Perhaps the unexplained heavenly body that is Solaris is really like a dense point in a crystal solution of our ideas about sociality. When humans are introduced to that space, our loving memory of the gesture cannot help but solidify and grow like crystals at that point. In a sensory deprivation tank, we float in salty water to re-experience the womb, to put the ego to rest, to temporarily re-establish the polymorphous. Perhaps Solaris is an unabashedly “mutant womb”, a critical, concretising tank of solution that perversely builds (inter-)personality-simulations as a dramatic theatre of the social, a testing ground for social models, a prototyping space. “Hard fax” tanks, in which actual 3D objects can be reproduced by congealing a solution via the intersection of lasers, are now a reality, and are employed in real prototyping processes.

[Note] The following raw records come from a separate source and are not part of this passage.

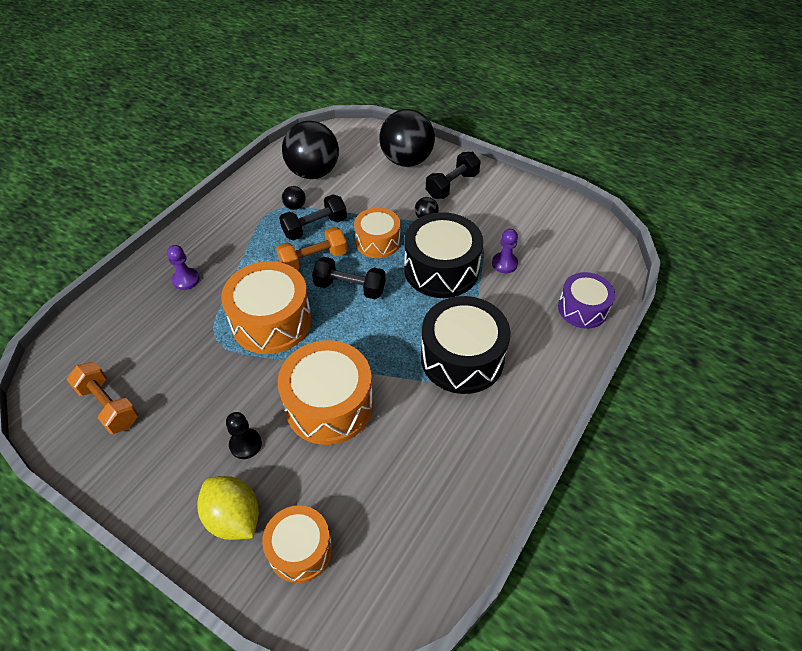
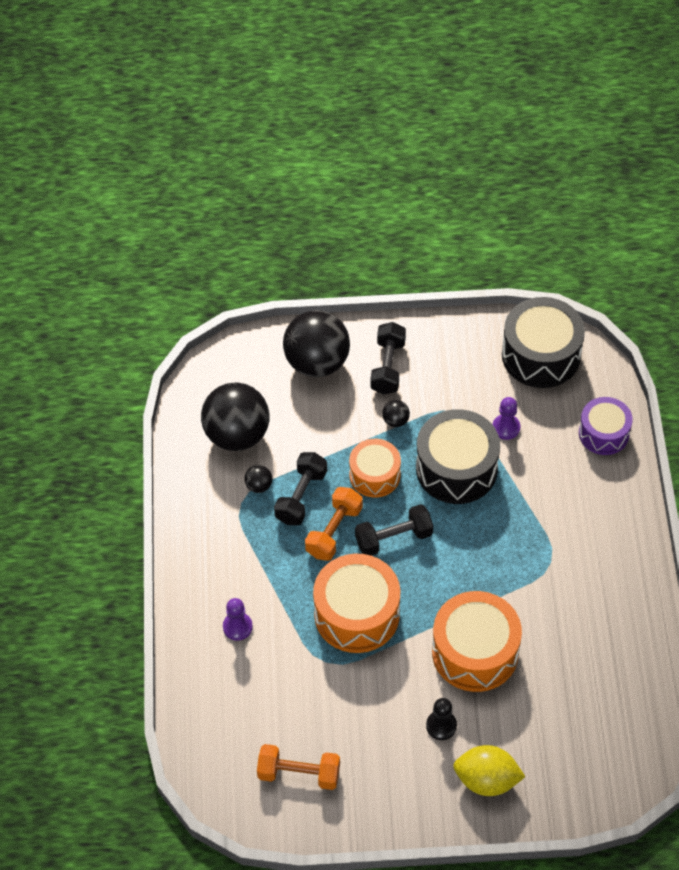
camera: 35 degrees left, 5 degrees up
orange drum [262,505,332,583] -> none
black drum [421,296,511,394] -> black drum moved to [502,297,585,388]

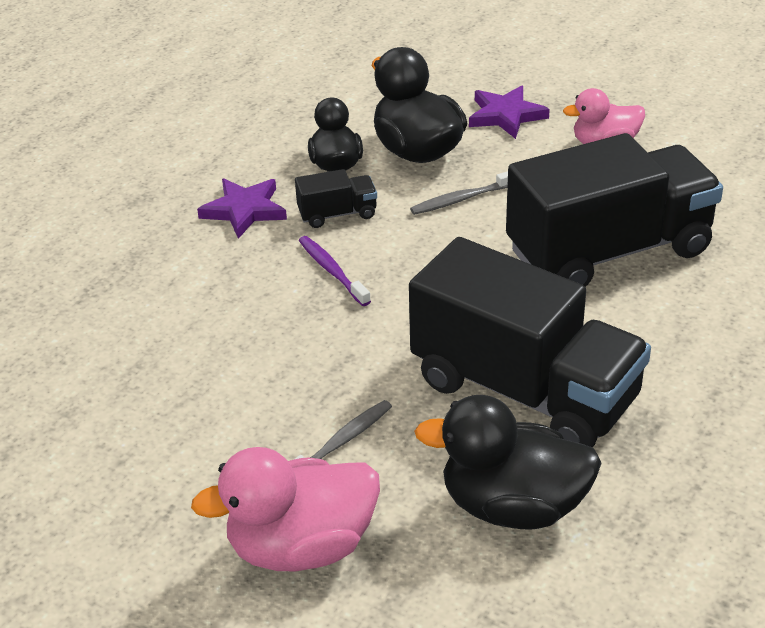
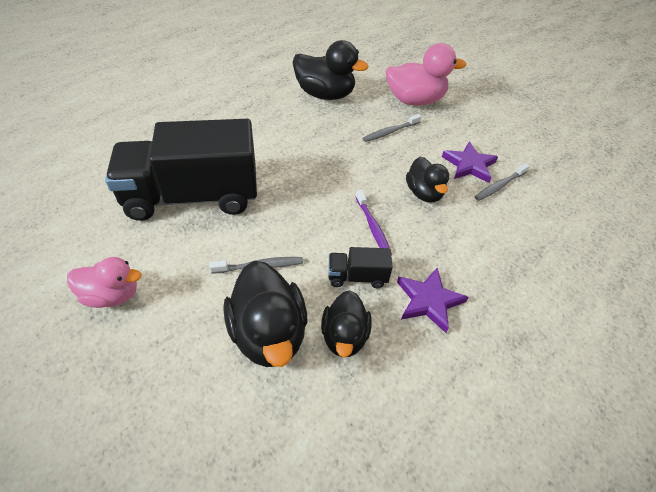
camera: 170 degrees left, 10 degrees up
black truck [409,237,651,447] -> none
purple star [469,85,550,139] -> purple star moved to [442,142,498,183]
none -> black duck [406,157,449,202]
none -> grey toothbrush [475,163,530,201]

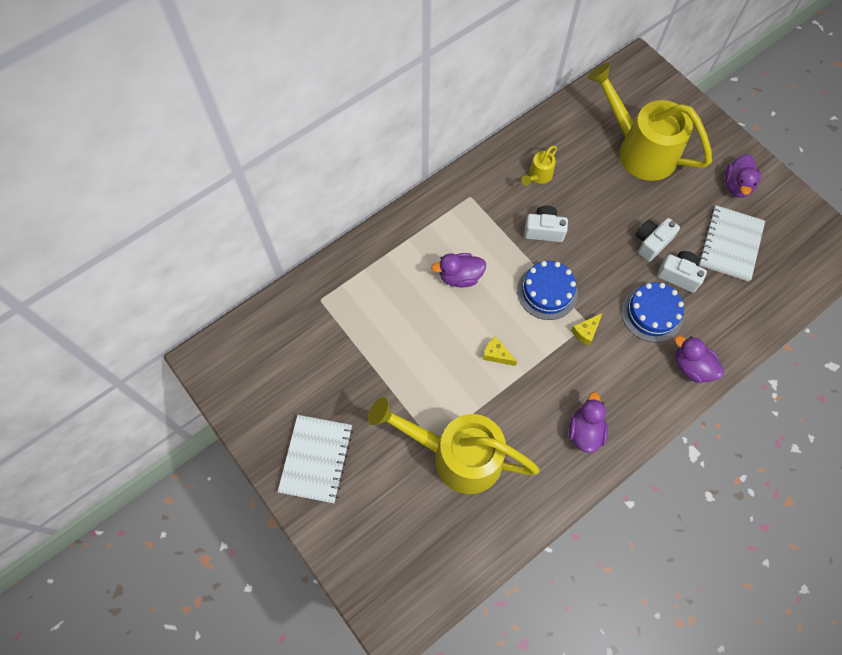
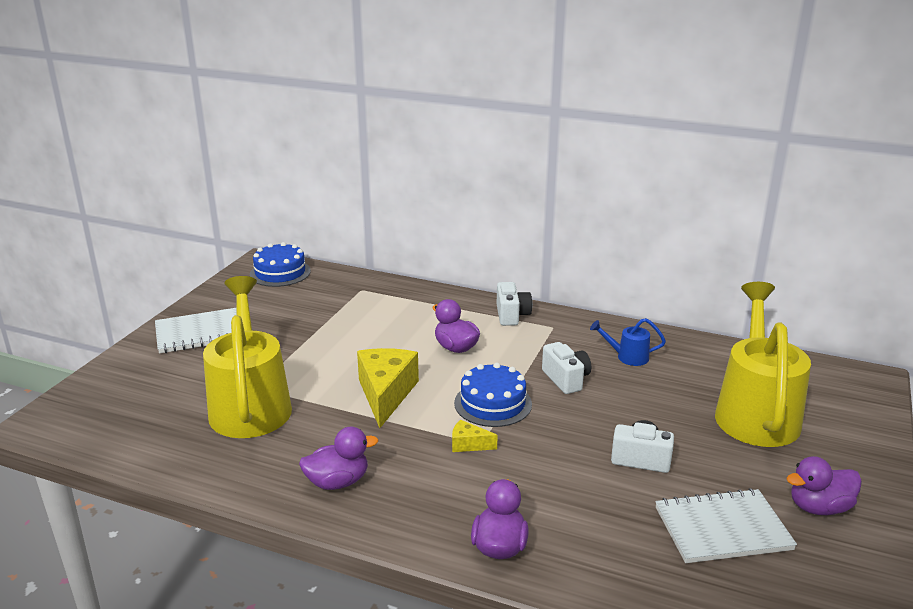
camera: 60 degrees right, 40 degrees down
yellow cheese [482,336,517,366] -> yellow cheese [357,348,419,428], size x2.14
yellow watering can [521,146,557,186] -> blue watering can [590,318,666,366]
blue cake [621,282,684,342] -> blue cake moved to [250,242,311,287]
white camera [657,251,707,293] -> white camera moved to [497,282,532,326]

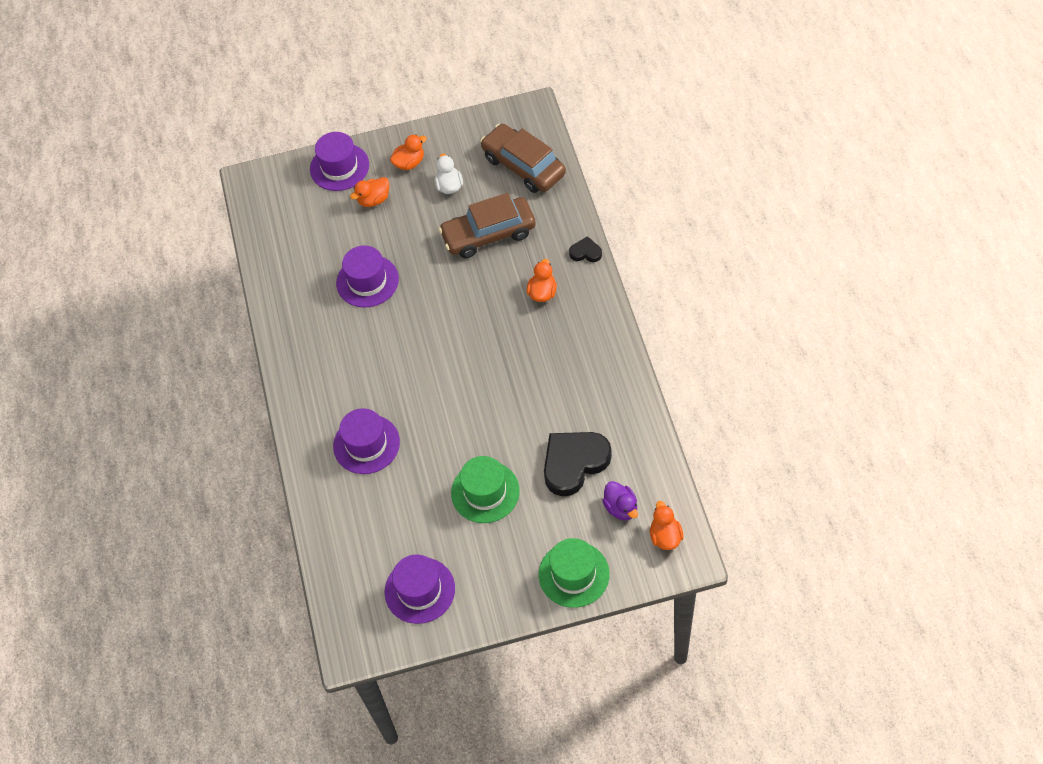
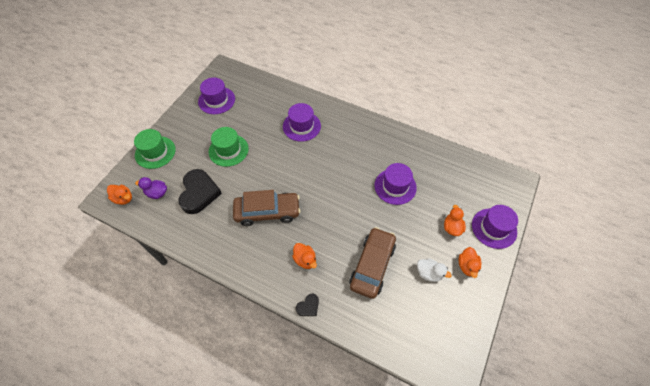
camera: 125 degrees right, 0 degrees up
brown car [480,124,566,193] -> brown car moved to [233,190,301,226]

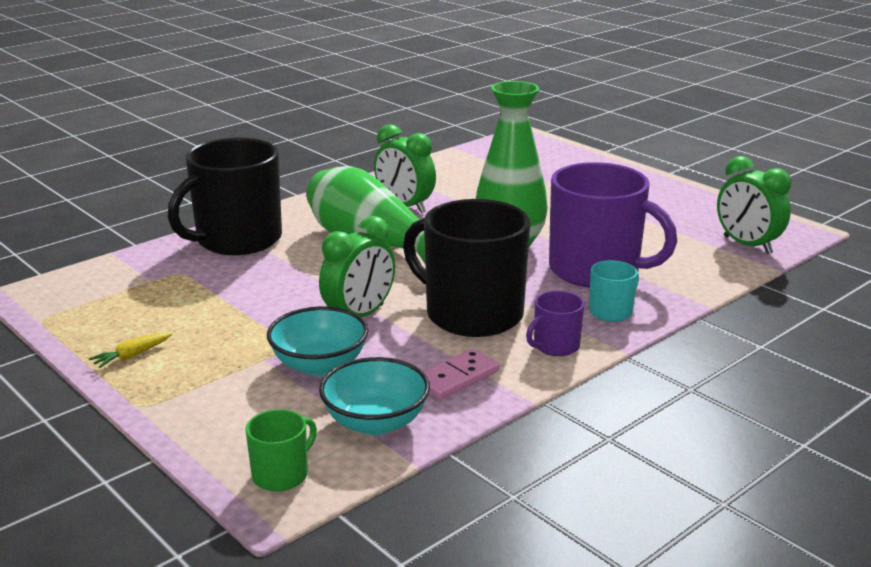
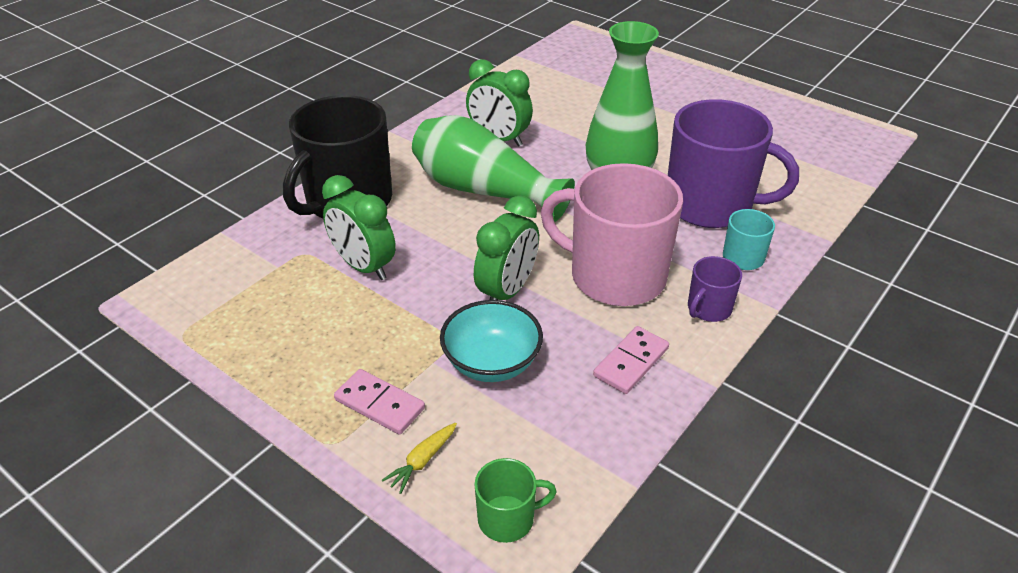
camera: 10 degrees left, 15 degrees up
yellow carrot [89,333,172,368] -> yellow carrot moved to [382,423,457,494]
green mug [245,409,317,492] -> green mug turned 45 degrees clockwise [474,458,557,543]
turquoise bowl [319,357,430,435] -> none
black mug [403,199,530,337] -> pink mug [541,163,683,306]
green clock [717,156,791,254] -> green clock moved to [322,175,396,280]
none -> pink domino [334,369,425,435]

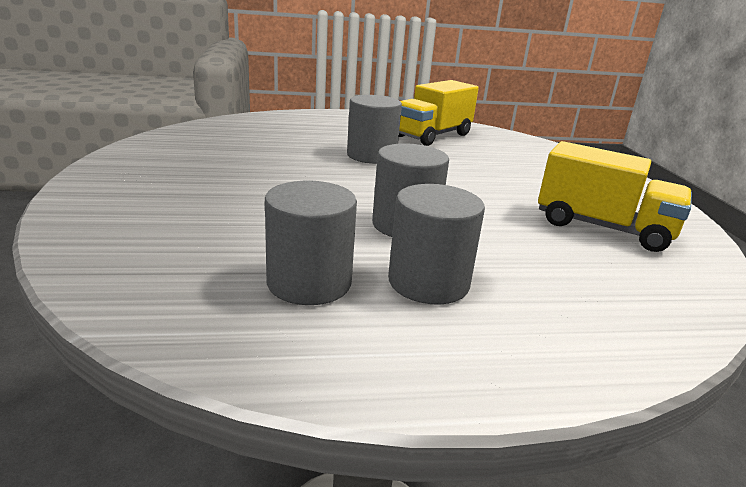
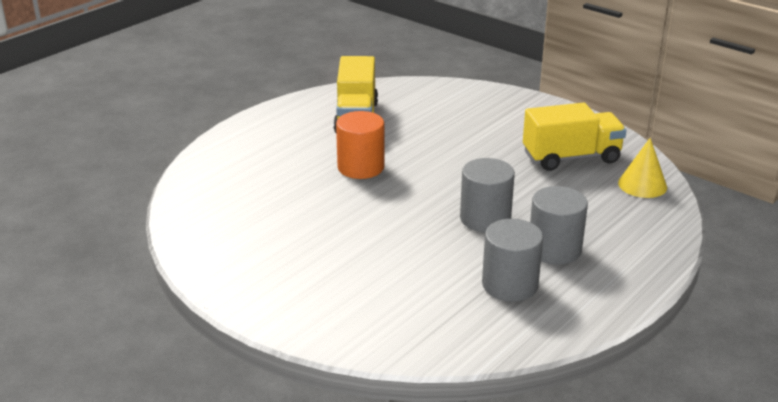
camera: 40 degrees left, 5 degrees up
grey cylinder [347,95,402,164] -> orange cylinder [336,111,385,179]
none -> yellow cone [618,138,667,198]

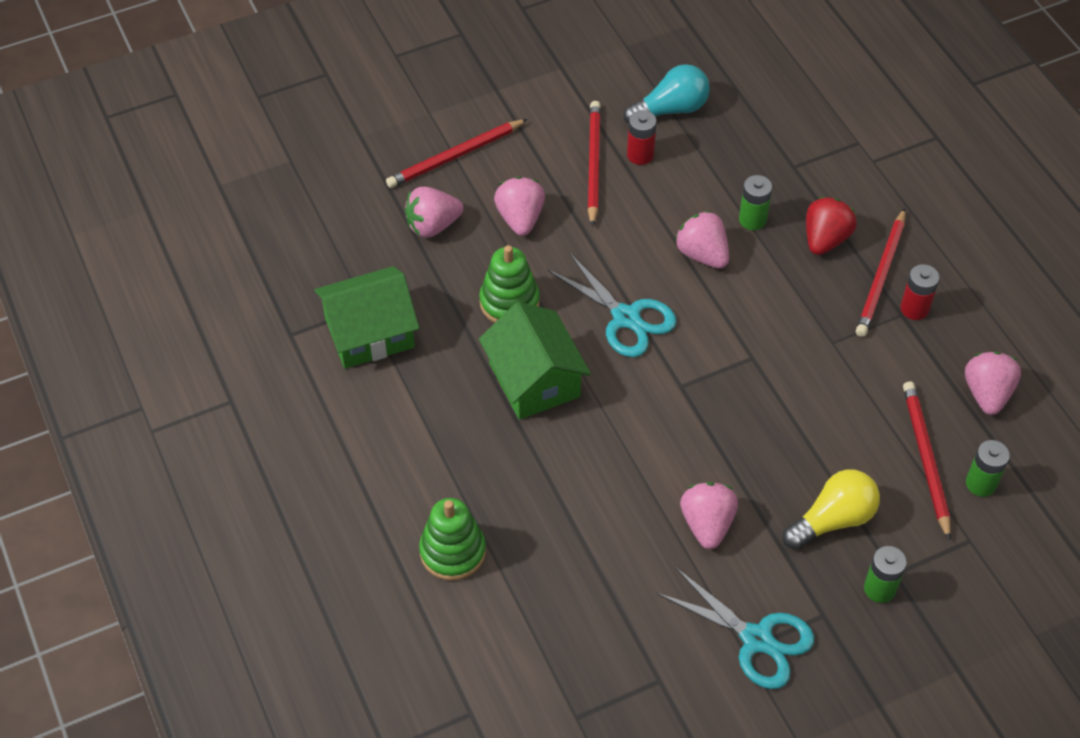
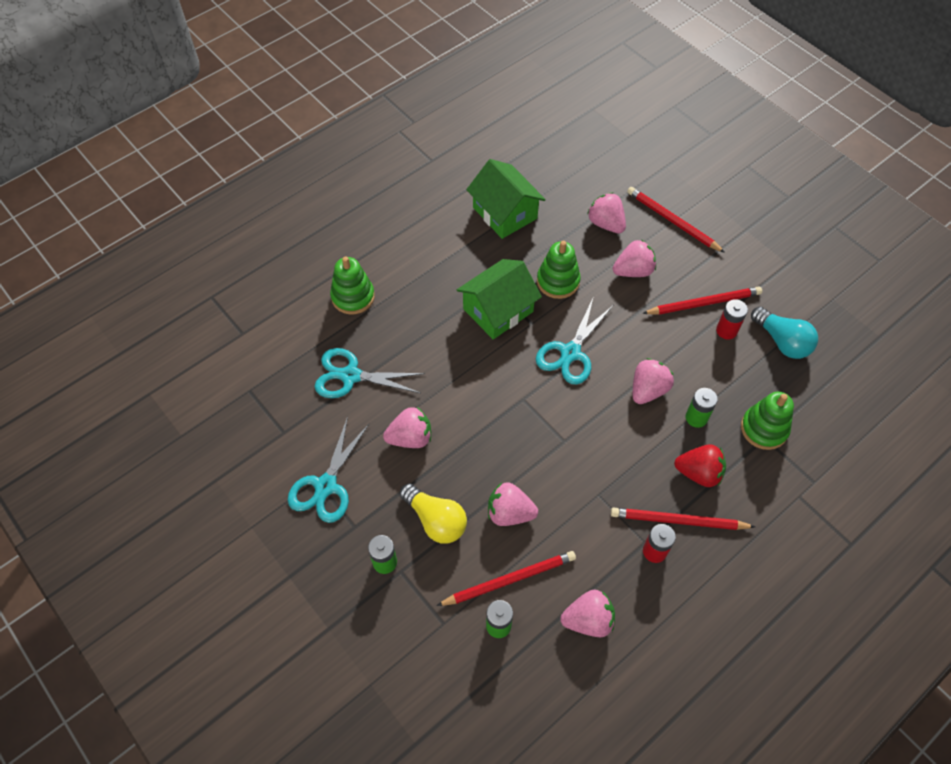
camera: 75 degrees right, 5 degrees up
none -> turquoise scissors [314,348,425,398]
none -> pink strawberry [488,482,538,526]
none -> green stacking toy [741,392,794,450]

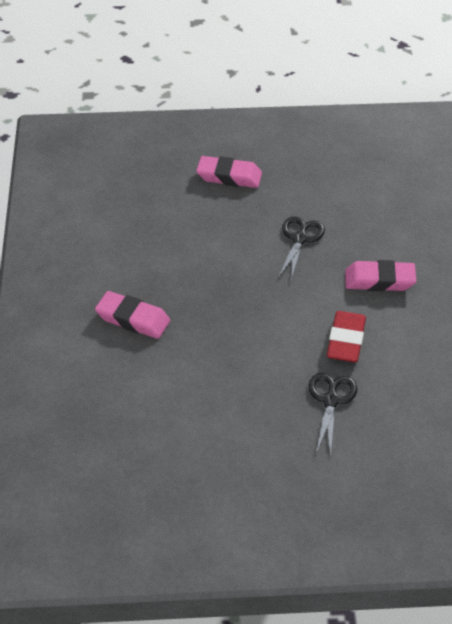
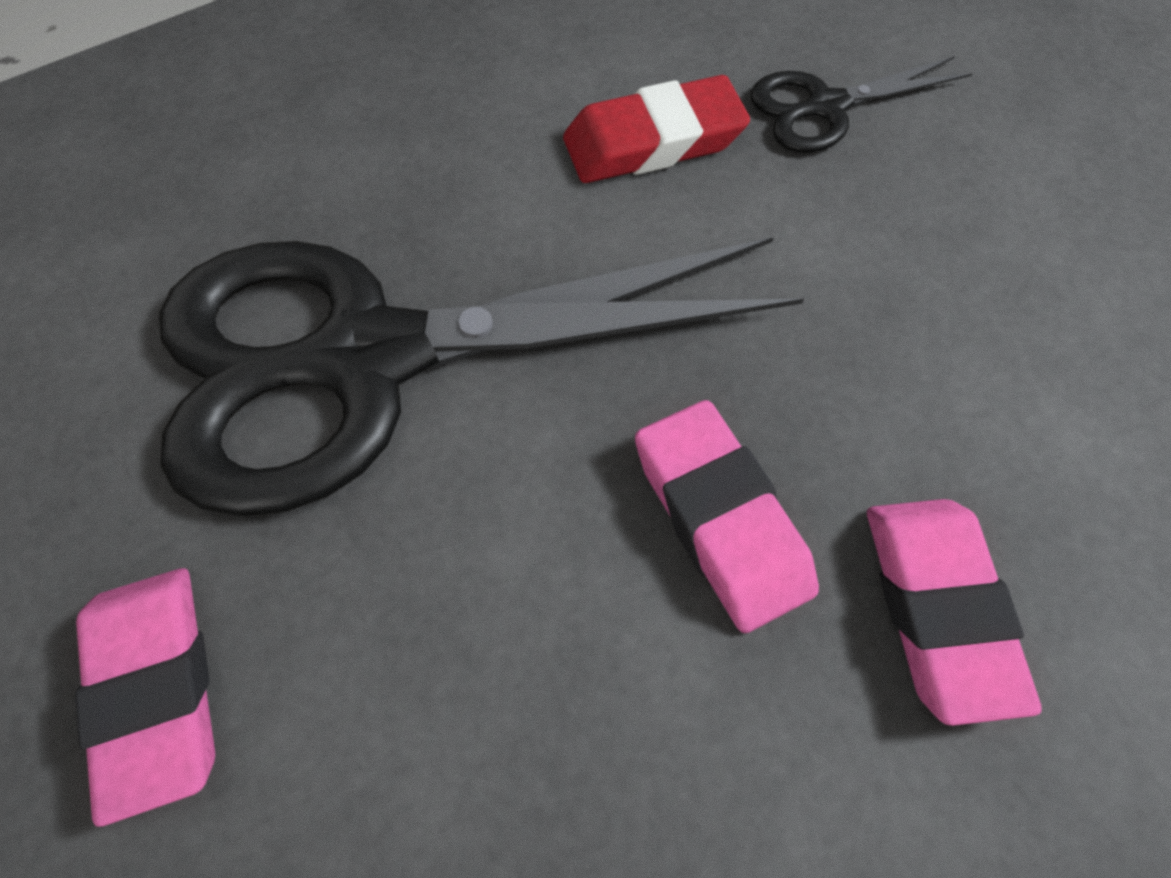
camera: 120 degrees left, 15 degrees up
black scissors [278,216,325,280] -> black scissors [159,237,804,516], size x2.38
pink eraser [345,260,416,291] -> pink eraser moved to [635,400,819,633]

It’s thus with great excitement (via my tendency to take metaphors and puns literally) that I’ve discovered Feel Tank Chicago, a surrealist political experiment that Lauren Berlant is involved in. From the Manifesto:

Feel Tank Chicago seeks to understand the economic and the nervous system of contemporary life; to feel the risk of unlearning the taken for granted and the risk of reclaiming optimism. We are interested in the potential for “bad feelings” like hopelessness, apathy, anxiety, fear, numbness, despair and ambivalence to constitute and be constituted as forms of resistance. While we are all too aware of how the state and the media mobilize and manipulate emotions to produce a loyal citizenry and prosecute the “war on terrorism,” we are also critical of the ways in which the left and social movements relegate emotions to the so-called “private” or “individual” sphere. In opposing the facile splitting of thinking and feeling, we are for a pedagogy of complex feelings, for a surrealist and imaginative politics that embraces ambivalence, the ridiculous, and the raw.